**What is expected**
Copy out, from the entries below, each line holding the string "center".

**Data for this task**
- - - - -

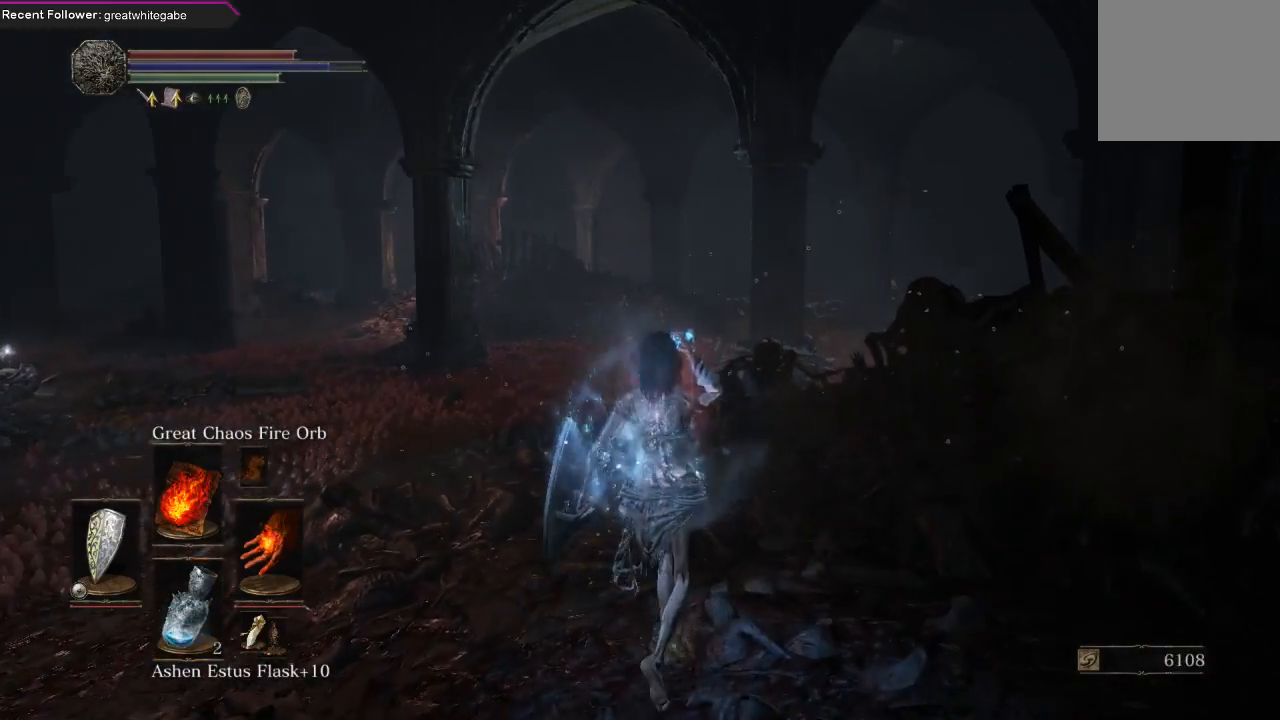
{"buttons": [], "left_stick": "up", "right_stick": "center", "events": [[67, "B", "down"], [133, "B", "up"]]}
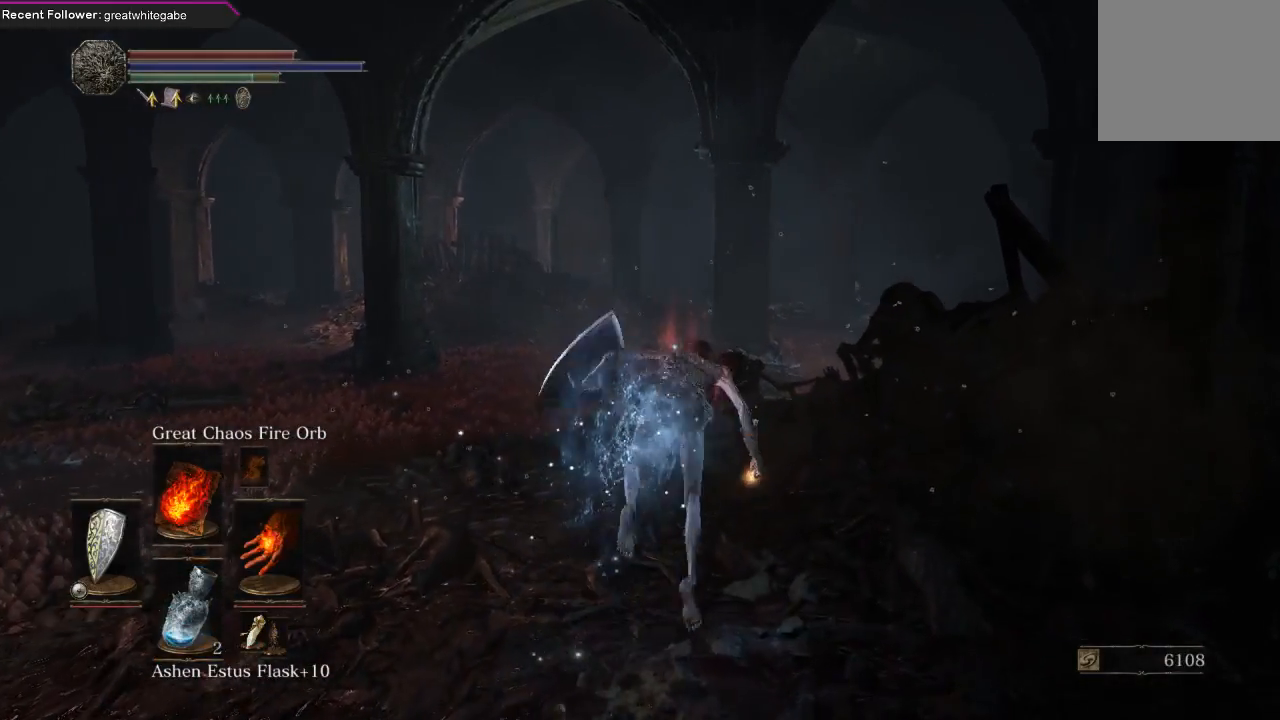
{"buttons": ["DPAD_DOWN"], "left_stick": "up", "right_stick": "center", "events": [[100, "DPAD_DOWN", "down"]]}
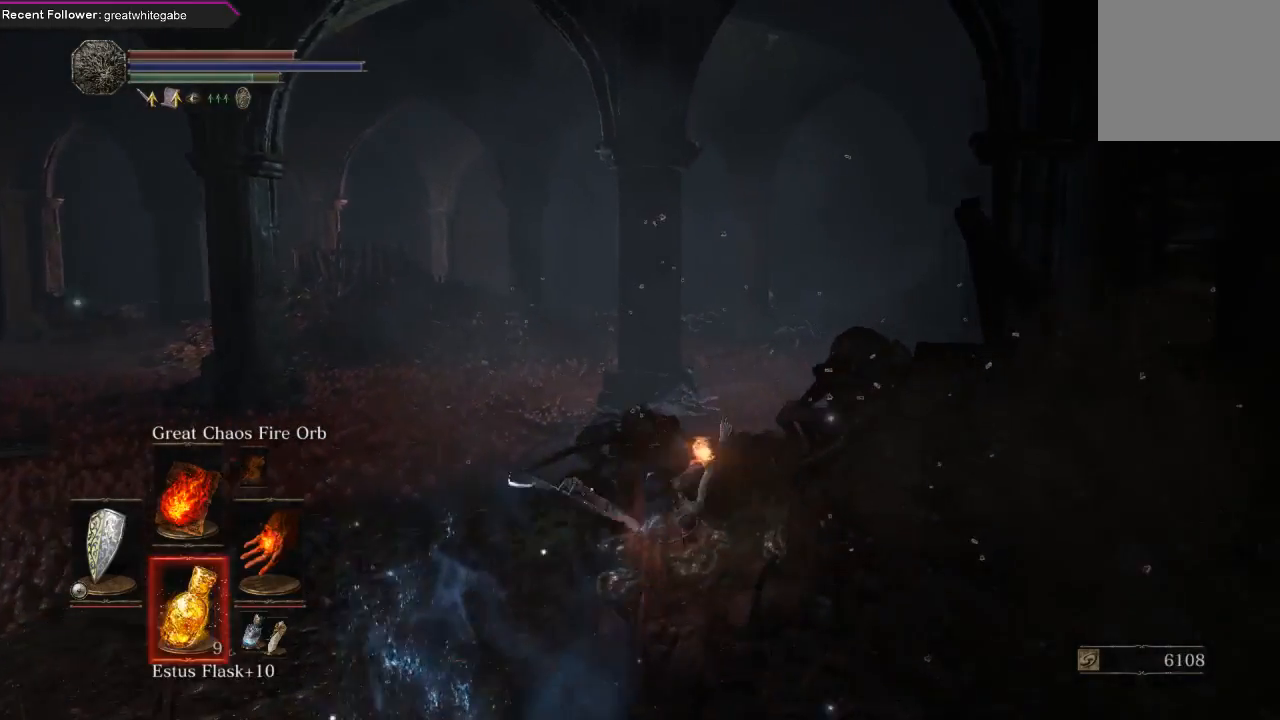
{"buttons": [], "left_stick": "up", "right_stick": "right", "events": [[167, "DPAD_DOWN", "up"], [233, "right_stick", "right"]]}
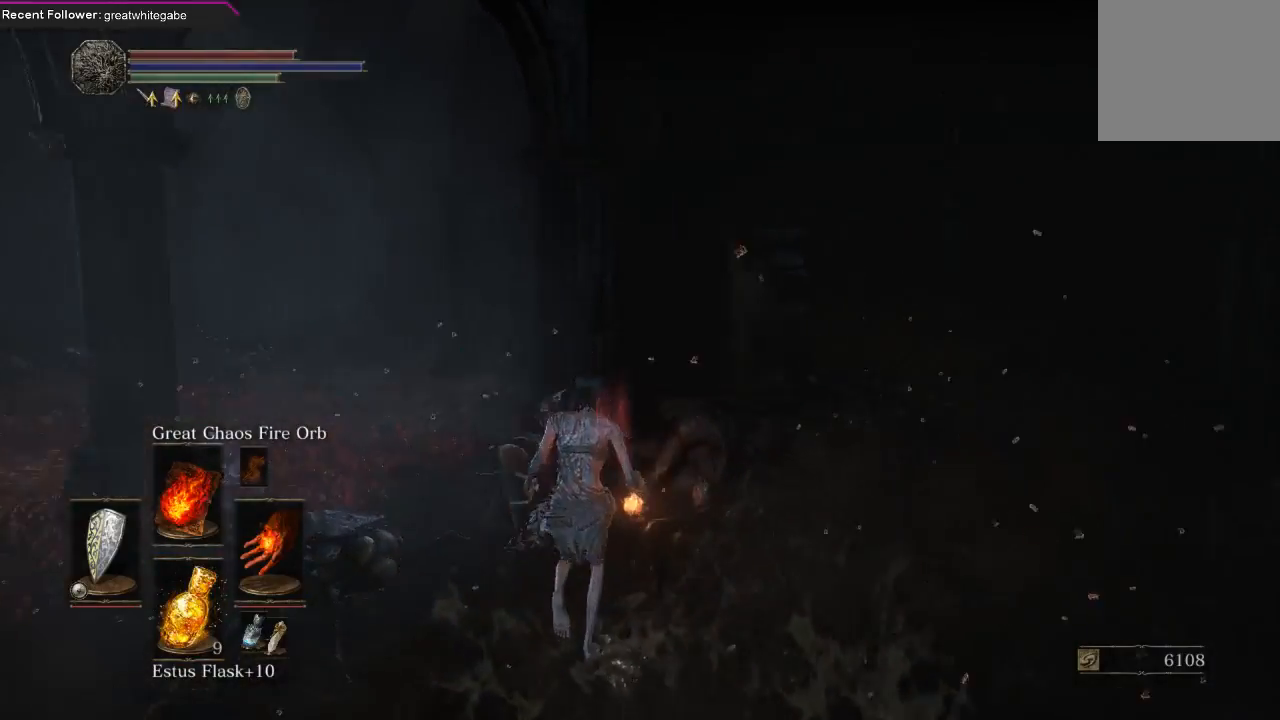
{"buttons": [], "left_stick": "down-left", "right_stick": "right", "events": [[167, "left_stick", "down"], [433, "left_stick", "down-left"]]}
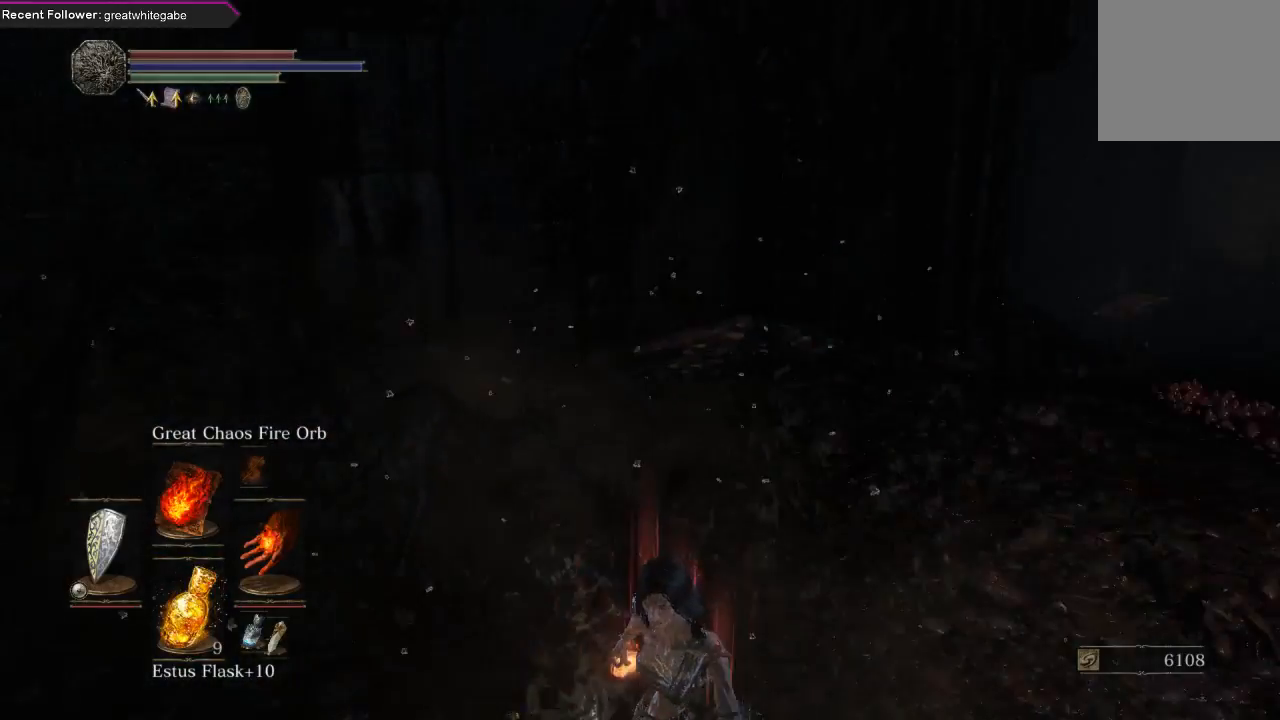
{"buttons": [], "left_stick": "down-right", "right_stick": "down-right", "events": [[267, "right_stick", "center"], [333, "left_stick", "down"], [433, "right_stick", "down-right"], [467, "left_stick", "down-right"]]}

- - - - -

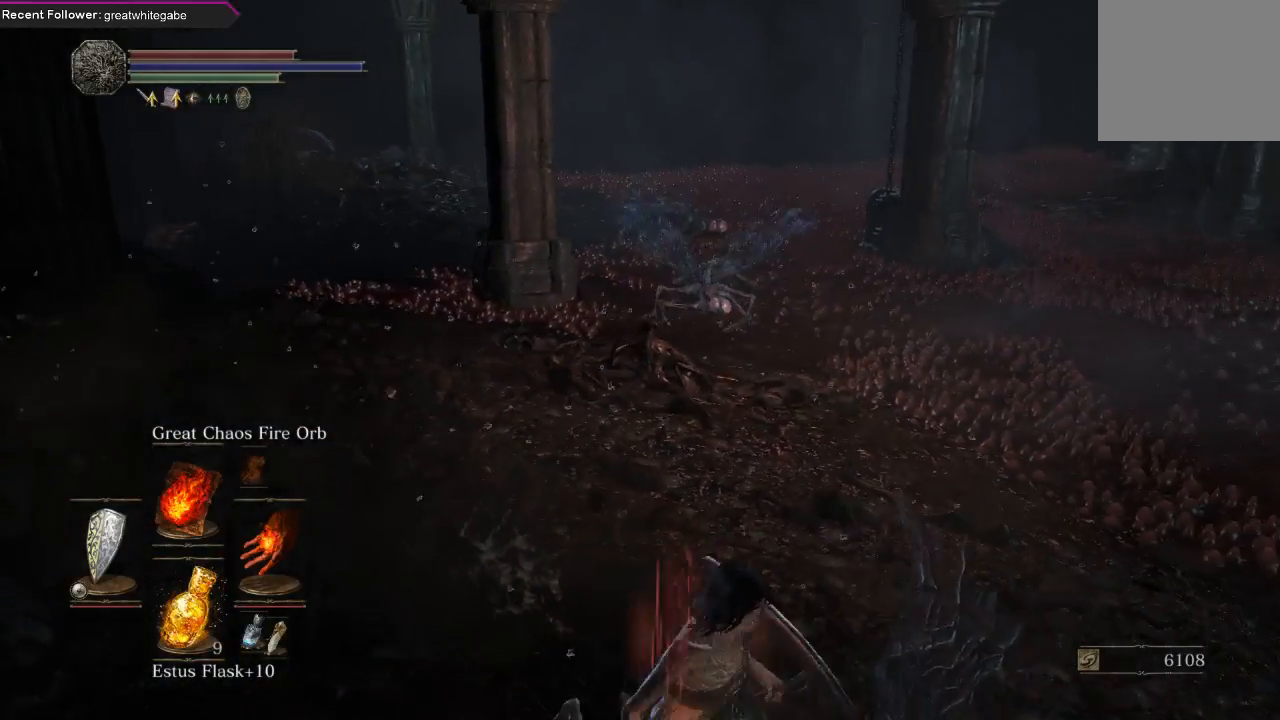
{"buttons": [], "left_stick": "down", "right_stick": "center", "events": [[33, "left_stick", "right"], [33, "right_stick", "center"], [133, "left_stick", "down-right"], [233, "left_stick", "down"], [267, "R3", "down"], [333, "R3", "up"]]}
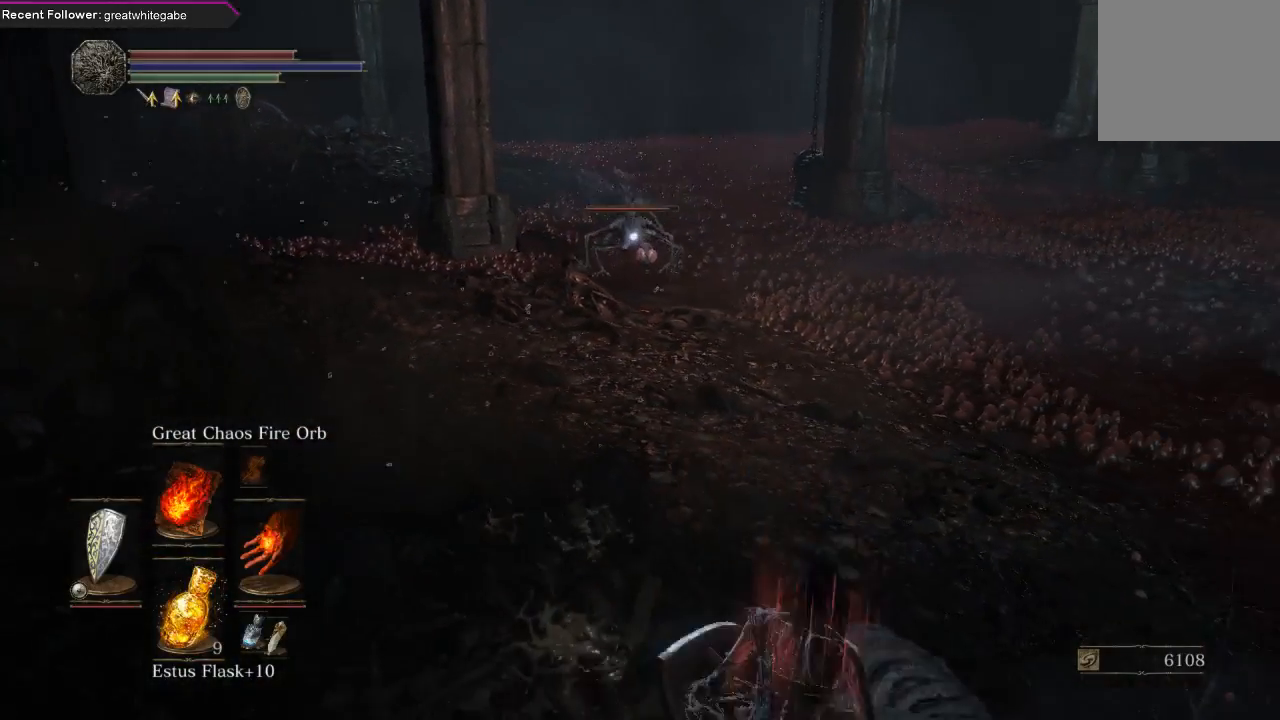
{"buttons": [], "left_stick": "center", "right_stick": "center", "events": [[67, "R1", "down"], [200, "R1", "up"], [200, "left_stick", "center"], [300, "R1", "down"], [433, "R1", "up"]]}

- - - - -

**Task output**
{"buttons": [], "left_stick": "up", "right_stick": "center", "events": [[67, "B", "down"], [133, "B", "up"]]}
{"buttons": ["DPAD_DOWN"], "left_stick": "up", "right_stick": "center", "events": [[100, "DPAD_DOWN", "down"]]}
{"buttons": [], "left_stick": "down-right", "right_stick": "down-right", "events": [[267, "right_stick", "center"], [333, "left_stick", "down"], [433, "right_stick", "down-right"], [467, "left_stick", "down-right"]]}
{"buttons": [], "left_stick": "down", "right_stick": "center", "events": [[33, "left_stick", "right"], [33, "right_stick", "center"], [133, "left_stick", "down-right"], [233, "left_stick", "down"], [267, "R3", "down"], [333, "R3", "up"]]}
{"buttons": [], "left_stick": "center", "right_stick": "center", "events": [[67, "R1", "down"], [200, "R1", "up"], [200, "left_stick", "center"], [300, "R1", "down"], [433, "R1", "up"]]}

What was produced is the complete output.